I had an enlightening experience at the Tenikwa Wildlife Awareness and Rehabilitation Centre located outside Plettenberg Bay, where we witnessed various indigenous wild cats of South Africa in close proximity. Tenikwa aims to educate its visitors on the challenges and threats faced by the indigenous wild cats of South Africa, and to rehabilitate rescued animals so that they are ready to be released back to their homes.
We had the pleasure of being received by Tenikwa’s Marketing Manager, Steven. He shared with us that Tenikwa started off as a rehabilitation centre for birds in 2002. Over the years, there has been a surge in demand for wildlife rehabilitation in the area because people increasingly moved from the inland cities to the coatal towns, thus leading to human and animal conflict.
In order to accommodate the burgeoning human population, deforestation and bushmeat hunting have become prevalent in formerly remote areas. Forests are cleared for agricultural use and commercial resource extraction is intensified to fuel human activity. As such, humans are encroaching on the natural habitats of wild cats such as caracals, leopards, and cheetahs.
Questioning culling’s effectiveness in protecting livestock
Unfortunately, there is a serious lack of understanding that wildlife has been severely affected by human settlement and activity. People mainly believe in the converse, complaining that their safety and activity are compromised by wildlife coming into human spaces. Stephen shared with me the disturbing threats that the beautiful caracals (Caracal caracal) face. Farmers have reported that caracals have been attacking their livestocks. In response, these farmers set traps to catch the caracals, either to kill them or sell them off as exotic pets. The logic that eliminating livestock-killing animals prevents livestock loss makes intuitive sense.
However, such logic is not supported with scientific evidence. In fact, numerous studies have shown that culling caracals has the contrary effect. One study by Alex Bailey and Beatrice Conradie (2013) reported that caracal culling “increase[s] the next year’s livestock losses at the farm level” (p. 13), making culling programmes ineffective in resolving predator problems. A plausible ecological explanation is predator populations have a compensatory mechanism, in which “vacant territories are repopulated by dispersing juveniles, who fight fiercely and breed rapidly in an attempt to gain a territorial foothold” (p. 14). As such, predators like caracals end up repopulating to their original numbers or even more. Another study by Conradie and Jenifer Piesse (2013) similarly reports that blanket culling has a negative impact on farmers’ interests. It is thus important that farmers recognize the ineffectiveness of blanket culling when it comes to protecting their livestock.
Offering alternative strategies
It is not enough to raise awareness of culling’s ineffectiveness in terms of managing livestock loss. Farmers will continue to face the problem and insist on culling if nothing else proves helpful. Thus, they need to be trained and educated about alternative methods that have proven to resolve such human-animal conflict more effectively. Livestock guard dogs are one such alternative. Findings from an experiment done between 1994 and 2002 showed the use of livestock guard dogs on Namibian farms led to a decrease in stock loss (Marker, Dickman & Schumann, 2005, p. 30).

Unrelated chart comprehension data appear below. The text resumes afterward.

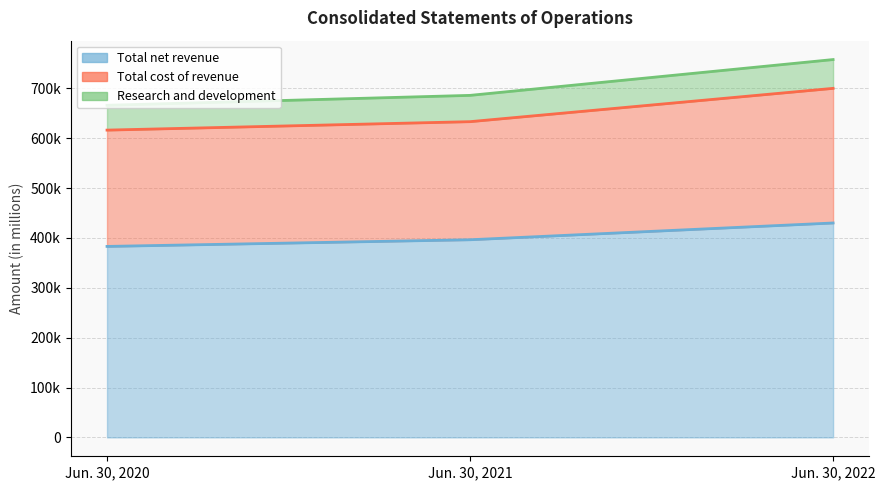

At how many categories does at least one series exceed 422228?

1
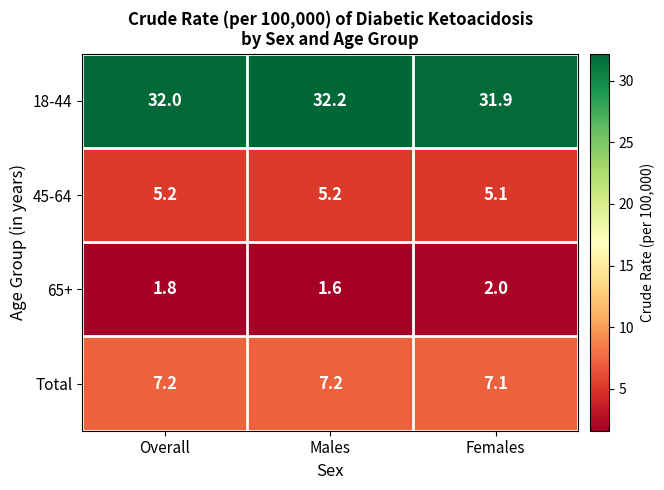

Read the 65+ value at Males.

1.6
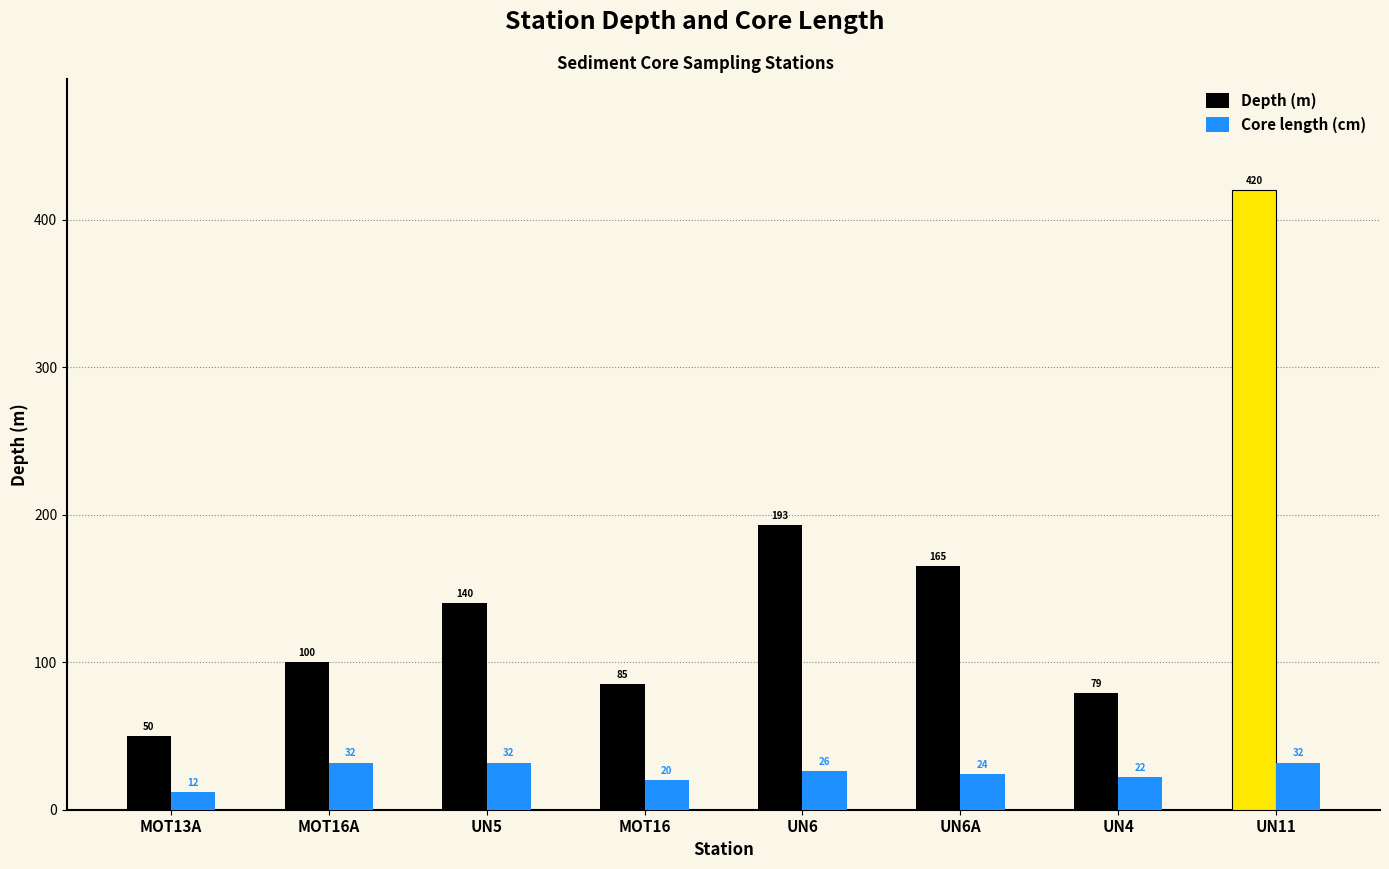

List the series in order of their peak value, lowest first.

Core length (cm), Depth (m)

Steven also shared that Tenikwa has been strongly advocating alternative conflict resolution strategies. Tenikwa assists nature authorities such as Cape Nature and South Africa National Park in the conducting of workshops for farmers, where they promote alternative methods like electronic collars. “The collars will give out a high frequency noise that deters the predators and also have LED lights on them,” Steven explained. Moreover, Tenikwa assists the nature authorities in the relocation of “problem animals”. “When farmers report about ‘problem animals’ disturbing their farms and livestocks, we assist Cape Nature and other nature authorities in setting up traps and night cameras so as to catch the ‘problem animals’ and relocate them. This is to prevent any [unprofessional] human arbitration that could [potentially] hurt them,” Steven added.
Working towards co-existence of humans and wildlife
Be it spiritual or moral, we as humans have the responsibility of ensuring the peaceful co-existence of humans and wildlife. Biologically, our species is the most superior in the whole animal kingdom. But such power should not be abused. After all, with great power comes great responsibility. Some may argue that this is a matter of “survival of the fittest” thus, we should let nature take its course. However, that should mean allowing nature to balance the ecosystem. I believe we have the wisdom not to tip the scales.
Bailey, A., & Conradie, B. (2013). The effect of predator culling on livestock losses: caracal control in Cooper Hunting Club, 1976-1981.
Conradie, B., & Piesse, J. (2013). The effect of predator culling on livestock losses: Ceres, South Africa, 1979-1987.
Marker, L., Dickman, A., & Schumann, M. (2005). Using livestock guarding dogs as a conflict resolution strategy on Namibian farms. Carnivore Damage Prevention News, 8, 28-32.